*** Opening RECORDS SUPPLIED ***
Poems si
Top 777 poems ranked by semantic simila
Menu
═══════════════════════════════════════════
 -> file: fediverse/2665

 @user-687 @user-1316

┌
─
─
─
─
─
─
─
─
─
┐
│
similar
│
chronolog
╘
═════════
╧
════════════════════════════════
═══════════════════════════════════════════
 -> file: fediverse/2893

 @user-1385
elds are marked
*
*** Closing RECORDS SUPPLIED ***
__INSTRUCTIONS FOR THE TASK__
The answer must reproduce every record exactly.

__OUTPUT OF THE EXERCISE__
Poems si
Top 777 poems ranked by semantic simila
Menu
═══════════════════════════════════════════
 -> file: fediverse/2665

 @user-687 @user-1316

┌
─
─
─
─
─
─
─
─
─
┐
│
similar
│
chronolog
╘
═════════
╧
════════════════════════════════
═══════════════════════════════════════════
 -> file: fediverse/2893

 @user-1385
elds are marked
*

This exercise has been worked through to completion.